Christmas Games bleiben etwas Besonderes
Trotzdem bleiben es ganz besondere Spiele. Denn dadurch, dass so viele Basketballfans auf der ganzen Welt die Spiele verfolgen und auch die mediale Aufmerksamkeit so groß ist, wird einfach viel mehr über die Spiele gesprochen. Deshalb erinnern sich die Fans einfach besser an diese Spiele. Außergewöhnliche Leistungen von Spielern in den Christmas Games bleiben den Fans besser im Gedächtnis.
„It’s always exciting and an honor to be able to play on Christmas.“ – LeBron James
Auch die „Match-Ups“ der Christmas Games sorgen jedes Jahr für Nervenkitzeln und Vorfreude bei Fans und Spielern. So postete Ja Morant, Superstar der Memphis Grizzlies, vor einigen Wochen nach Bekanntgabe der Christmas Games 2022 auf Twitter, dass er sich auf das Duell mit den Golden State Warriors freue.

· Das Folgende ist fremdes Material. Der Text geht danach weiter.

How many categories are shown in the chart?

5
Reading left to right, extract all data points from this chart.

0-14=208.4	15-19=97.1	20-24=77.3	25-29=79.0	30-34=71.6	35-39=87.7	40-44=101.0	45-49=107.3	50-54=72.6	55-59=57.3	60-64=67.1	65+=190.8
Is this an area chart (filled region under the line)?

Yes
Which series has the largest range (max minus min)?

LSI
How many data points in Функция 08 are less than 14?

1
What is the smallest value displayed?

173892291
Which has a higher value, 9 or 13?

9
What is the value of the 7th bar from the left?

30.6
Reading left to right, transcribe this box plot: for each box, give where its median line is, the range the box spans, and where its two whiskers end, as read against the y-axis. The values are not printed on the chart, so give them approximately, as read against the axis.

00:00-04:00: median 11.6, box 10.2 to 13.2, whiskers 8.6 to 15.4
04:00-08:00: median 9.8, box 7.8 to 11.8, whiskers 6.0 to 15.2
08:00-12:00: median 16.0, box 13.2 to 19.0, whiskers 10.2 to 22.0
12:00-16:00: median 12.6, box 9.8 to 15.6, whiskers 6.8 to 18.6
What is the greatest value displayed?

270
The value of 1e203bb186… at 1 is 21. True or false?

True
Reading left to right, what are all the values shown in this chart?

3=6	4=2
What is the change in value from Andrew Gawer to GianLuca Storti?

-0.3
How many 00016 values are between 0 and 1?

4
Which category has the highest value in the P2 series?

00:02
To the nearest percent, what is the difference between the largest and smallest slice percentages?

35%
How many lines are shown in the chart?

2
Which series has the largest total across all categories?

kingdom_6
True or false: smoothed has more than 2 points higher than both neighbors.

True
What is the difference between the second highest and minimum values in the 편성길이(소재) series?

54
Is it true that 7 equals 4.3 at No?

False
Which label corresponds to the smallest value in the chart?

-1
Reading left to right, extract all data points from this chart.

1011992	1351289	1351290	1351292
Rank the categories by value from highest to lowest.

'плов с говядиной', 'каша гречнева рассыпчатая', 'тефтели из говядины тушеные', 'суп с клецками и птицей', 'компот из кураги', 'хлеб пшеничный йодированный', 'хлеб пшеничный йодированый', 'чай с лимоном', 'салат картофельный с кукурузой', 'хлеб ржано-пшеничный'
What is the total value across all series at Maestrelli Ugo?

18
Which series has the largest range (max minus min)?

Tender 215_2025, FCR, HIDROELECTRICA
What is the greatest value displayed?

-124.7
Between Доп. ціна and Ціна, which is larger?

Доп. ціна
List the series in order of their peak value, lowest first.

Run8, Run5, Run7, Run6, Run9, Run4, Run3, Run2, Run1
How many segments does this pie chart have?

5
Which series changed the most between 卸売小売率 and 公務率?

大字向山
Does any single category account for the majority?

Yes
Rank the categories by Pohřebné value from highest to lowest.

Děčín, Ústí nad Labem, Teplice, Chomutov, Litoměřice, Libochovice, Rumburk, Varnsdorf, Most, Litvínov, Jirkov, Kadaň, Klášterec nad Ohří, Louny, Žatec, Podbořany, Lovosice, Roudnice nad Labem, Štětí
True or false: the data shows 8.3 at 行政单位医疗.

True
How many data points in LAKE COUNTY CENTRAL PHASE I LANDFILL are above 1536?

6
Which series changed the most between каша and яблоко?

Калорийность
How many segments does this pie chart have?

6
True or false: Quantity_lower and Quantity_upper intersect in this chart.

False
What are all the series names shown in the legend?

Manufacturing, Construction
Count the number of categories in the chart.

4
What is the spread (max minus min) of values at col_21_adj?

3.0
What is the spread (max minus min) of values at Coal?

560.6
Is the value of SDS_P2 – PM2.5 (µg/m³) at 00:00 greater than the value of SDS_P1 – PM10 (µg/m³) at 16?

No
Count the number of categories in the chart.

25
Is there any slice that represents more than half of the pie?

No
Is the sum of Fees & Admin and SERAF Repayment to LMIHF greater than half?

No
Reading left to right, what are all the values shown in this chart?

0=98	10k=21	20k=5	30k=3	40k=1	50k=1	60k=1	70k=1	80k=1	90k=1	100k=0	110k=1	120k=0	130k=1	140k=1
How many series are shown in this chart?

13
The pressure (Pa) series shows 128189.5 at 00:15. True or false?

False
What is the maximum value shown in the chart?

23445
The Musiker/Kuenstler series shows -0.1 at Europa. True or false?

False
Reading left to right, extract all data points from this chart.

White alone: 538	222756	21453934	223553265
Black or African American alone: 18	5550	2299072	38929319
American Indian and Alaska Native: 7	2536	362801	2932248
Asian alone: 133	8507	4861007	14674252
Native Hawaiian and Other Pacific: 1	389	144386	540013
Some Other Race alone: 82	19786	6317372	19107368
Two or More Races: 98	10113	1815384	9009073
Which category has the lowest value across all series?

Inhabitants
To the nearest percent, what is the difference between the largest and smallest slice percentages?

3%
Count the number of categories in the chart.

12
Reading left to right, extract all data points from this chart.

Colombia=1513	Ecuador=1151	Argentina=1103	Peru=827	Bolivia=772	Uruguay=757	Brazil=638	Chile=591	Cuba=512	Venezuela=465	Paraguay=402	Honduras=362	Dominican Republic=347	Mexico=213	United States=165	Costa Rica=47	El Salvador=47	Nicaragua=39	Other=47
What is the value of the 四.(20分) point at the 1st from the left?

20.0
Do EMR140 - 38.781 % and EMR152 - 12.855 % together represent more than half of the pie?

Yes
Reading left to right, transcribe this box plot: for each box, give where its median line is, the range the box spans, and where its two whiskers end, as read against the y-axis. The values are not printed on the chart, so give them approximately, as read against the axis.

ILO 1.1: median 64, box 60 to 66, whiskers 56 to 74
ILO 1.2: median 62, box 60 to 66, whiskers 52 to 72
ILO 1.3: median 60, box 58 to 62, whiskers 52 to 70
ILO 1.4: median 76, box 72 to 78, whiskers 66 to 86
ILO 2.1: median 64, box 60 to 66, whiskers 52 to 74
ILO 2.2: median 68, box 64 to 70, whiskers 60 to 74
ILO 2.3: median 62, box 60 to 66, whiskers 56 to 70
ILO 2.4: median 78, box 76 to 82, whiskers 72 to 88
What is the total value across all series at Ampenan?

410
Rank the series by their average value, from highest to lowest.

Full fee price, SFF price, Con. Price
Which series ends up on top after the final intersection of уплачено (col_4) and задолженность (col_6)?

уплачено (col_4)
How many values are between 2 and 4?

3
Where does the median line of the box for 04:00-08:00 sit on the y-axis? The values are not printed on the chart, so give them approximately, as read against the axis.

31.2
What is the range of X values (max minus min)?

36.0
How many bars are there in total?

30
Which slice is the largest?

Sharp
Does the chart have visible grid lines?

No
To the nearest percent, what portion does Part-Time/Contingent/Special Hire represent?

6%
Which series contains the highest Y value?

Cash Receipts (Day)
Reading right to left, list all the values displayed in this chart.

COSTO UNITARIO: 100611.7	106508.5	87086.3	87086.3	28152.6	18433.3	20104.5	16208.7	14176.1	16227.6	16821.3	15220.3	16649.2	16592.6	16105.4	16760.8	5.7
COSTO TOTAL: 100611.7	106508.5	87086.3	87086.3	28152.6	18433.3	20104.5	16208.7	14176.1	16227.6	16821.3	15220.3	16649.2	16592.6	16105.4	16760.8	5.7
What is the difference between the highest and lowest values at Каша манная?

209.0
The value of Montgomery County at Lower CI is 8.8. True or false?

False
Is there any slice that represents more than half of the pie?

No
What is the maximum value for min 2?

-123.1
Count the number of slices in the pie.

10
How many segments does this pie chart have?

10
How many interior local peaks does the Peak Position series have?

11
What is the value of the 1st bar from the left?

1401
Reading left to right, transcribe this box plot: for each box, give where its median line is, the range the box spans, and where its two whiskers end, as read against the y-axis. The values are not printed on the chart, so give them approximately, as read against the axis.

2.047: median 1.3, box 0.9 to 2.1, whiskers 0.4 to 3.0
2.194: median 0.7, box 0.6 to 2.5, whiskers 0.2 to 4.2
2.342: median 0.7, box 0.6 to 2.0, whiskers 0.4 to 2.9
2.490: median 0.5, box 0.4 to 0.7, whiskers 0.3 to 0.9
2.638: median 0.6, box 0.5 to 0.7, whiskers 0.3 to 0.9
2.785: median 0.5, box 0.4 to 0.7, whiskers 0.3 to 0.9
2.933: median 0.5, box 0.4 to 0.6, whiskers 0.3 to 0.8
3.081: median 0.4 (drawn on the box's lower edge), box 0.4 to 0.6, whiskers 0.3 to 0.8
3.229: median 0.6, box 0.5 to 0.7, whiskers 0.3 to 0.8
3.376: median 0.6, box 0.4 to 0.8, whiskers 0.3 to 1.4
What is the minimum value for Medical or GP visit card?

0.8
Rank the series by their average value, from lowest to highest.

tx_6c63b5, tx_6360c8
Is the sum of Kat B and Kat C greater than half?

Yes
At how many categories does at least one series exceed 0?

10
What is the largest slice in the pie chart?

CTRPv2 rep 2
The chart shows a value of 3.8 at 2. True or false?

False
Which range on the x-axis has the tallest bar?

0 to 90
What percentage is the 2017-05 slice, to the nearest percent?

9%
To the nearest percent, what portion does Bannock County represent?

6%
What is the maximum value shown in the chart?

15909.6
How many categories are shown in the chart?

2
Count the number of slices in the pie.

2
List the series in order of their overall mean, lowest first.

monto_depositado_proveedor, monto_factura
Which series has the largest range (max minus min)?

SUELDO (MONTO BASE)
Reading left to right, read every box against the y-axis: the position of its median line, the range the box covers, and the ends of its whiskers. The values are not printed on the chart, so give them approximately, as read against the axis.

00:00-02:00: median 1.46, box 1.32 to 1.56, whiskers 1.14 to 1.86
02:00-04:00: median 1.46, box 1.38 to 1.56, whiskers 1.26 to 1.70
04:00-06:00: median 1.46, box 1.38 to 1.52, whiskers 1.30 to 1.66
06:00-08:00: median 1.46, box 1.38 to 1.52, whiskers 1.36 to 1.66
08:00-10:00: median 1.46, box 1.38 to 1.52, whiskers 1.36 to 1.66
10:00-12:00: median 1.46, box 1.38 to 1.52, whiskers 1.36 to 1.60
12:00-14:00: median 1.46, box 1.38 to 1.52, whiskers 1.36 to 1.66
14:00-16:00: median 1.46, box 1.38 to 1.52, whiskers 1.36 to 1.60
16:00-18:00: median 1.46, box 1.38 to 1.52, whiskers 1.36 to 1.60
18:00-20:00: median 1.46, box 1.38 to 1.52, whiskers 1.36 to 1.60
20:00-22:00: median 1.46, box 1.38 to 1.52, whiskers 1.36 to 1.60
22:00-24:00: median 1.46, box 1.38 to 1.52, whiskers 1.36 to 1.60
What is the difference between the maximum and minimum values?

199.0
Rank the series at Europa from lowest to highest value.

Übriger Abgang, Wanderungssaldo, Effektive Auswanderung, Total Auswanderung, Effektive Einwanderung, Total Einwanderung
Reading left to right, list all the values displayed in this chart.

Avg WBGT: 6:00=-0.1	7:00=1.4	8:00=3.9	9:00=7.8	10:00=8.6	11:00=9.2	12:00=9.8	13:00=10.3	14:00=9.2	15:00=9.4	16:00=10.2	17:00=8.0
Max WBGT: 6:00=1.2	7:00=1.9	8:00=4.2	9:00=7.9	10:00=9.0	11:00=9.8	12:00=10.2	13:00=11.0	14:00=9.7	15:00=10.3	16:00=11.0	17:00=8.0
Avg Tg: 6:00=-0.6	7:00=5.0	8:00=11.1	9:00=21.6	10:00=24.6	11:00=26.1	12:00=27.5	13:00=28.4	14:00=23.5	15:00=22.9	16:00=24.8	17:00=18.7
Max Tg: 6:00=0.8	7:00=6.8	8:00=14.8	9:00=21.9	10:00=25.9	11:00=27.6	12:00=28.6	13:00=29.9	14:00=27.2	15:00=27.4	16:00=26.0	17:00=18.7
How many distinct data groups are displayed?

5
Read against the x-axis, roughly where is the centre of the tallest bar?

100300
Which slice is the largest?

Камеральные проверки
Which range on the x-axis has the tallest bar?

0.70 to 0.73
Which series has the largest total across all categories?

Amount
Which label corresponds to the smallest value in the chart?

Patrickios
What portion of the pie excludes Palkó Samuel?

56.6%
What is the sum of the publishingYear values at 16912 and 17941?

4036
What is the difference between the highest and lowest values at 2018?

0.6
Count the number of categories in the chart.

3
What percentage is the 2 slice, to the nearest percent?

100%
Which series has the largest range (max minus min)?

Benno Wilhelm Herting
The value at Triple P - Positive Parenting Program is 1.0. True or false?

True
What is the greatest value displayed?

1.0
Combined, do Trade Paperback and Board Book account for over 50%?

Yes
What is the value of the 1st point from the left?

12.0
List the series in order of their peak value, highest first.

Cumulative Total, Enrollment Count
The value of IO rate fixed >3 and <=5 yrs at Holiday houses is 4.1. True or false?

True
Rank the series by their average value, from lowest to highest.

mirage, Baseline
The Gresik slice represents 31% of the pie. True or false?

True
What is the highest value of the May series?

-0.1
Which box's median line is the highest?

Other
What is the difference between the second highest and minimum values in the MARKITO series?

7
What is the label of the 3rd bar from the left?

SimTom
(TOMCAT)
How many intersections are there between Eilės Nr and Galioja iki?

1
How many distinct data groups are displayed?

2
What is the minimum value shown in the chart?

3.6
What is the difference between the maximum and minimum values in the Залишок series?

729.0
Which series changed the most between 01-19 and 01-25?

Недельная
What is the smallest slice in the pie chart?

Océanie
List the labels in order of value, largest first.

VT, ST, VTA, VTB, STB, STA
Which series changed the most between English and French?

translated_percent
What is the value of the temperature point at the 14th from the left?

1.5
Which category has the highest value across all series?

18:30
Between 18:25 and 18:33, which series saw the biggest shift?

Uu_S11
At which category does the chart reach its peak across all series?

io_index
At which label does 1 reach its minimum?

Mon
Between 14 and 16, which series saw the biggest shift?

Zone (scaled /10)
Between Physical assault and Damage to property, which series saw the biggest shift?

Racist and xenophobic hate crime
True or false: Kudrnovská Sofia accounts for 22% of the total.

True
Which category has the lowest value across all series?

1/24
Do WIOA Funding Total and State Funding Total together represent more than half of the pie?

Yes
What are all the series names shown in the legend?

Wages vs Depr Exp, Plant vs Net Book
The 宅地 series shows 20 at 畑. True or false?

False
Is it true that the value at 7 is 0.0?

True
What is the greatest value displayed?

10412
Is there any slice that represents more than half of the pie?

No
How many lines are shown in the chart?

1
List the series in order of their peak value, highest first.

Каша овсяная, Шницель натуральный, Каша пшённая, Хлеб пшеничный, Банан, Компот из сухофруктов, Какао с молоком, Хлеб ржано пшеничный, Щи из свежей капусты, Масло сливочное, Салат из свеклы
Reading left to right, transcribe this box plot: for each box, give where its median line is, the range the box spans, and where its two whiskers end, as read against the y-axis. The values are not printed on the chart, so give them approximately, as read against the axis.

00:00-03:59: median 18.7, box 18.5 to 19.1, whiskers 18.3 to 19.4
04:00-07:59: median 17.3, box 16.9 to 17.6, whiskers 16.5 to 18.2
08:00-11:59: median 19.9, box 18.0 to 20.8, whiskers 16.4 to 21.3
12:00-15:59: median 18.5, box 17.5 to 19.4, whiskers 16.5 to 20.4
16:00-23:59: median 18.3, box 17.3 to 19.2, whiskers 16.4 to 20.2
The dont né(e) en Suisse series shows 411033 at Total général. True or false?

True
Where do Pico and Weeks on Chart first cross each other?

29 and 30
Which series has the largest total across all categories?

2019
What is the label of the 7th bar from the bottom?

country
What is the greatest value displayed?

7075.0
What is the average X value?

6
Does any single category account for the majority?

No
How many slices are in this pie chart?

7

Der Hintergrund: Die Grizzlies und die Warriors lieferten sich in den Playoffs in der Saison 2021/21 sehr hitzige Duelle. Am Ende setzten sich die Golden State Warriors durch und sicherten sich am Ende auch den NBA-Titel.
Viele NBA-Spieler schwärmen von den Christmas Games. Der deutsche NBA-Profi Daniel Theis, der bei den Boston Celtics spielt, sagte 2018 in einem Interview beispielsweise: „Für mich ist es was Besonderes – wir haben das Privileg, an Weihnachten zu spielen.“ Superstar LeBron James pflichtete ihm im Winter 2021 bei und sagte: „Es ist immer aufregend und eine Ehre an Weihnachten zu spielen.“
LeBron James: Der König der Christmas Games
Dass ihm diese Spiele so viel bedeuten, stellte James im vergangenen Winter im Duell gegen die Brooklyn Nets eindrucksvoll unter Beweis. Am Ende erzielte er 39 Punkte und stellte für sich einen persönlichen Punkterekord in einem Christmas Game auf.
Die Statistiken, die James in seinen 16 Christmas Games aufzuweisen hat, sind beeindruckend. Im Durchschnitt erzielt er 26,4 Punkte, gibt 6,8 Assists und holt 8,1 Rebounds pro Spiel.
Dazu hat er mit einer Bilanz von zehn Siegen und sechs Niederlagen gemeinsam mit Dwyane Wade die meisten Siege bei Christmas Games. Schon in diesem Winter könnte James aber der alleinige Rekordhalter werden.
Denn noch hat der 37-Jährige seine Karriere ja nicht beendet.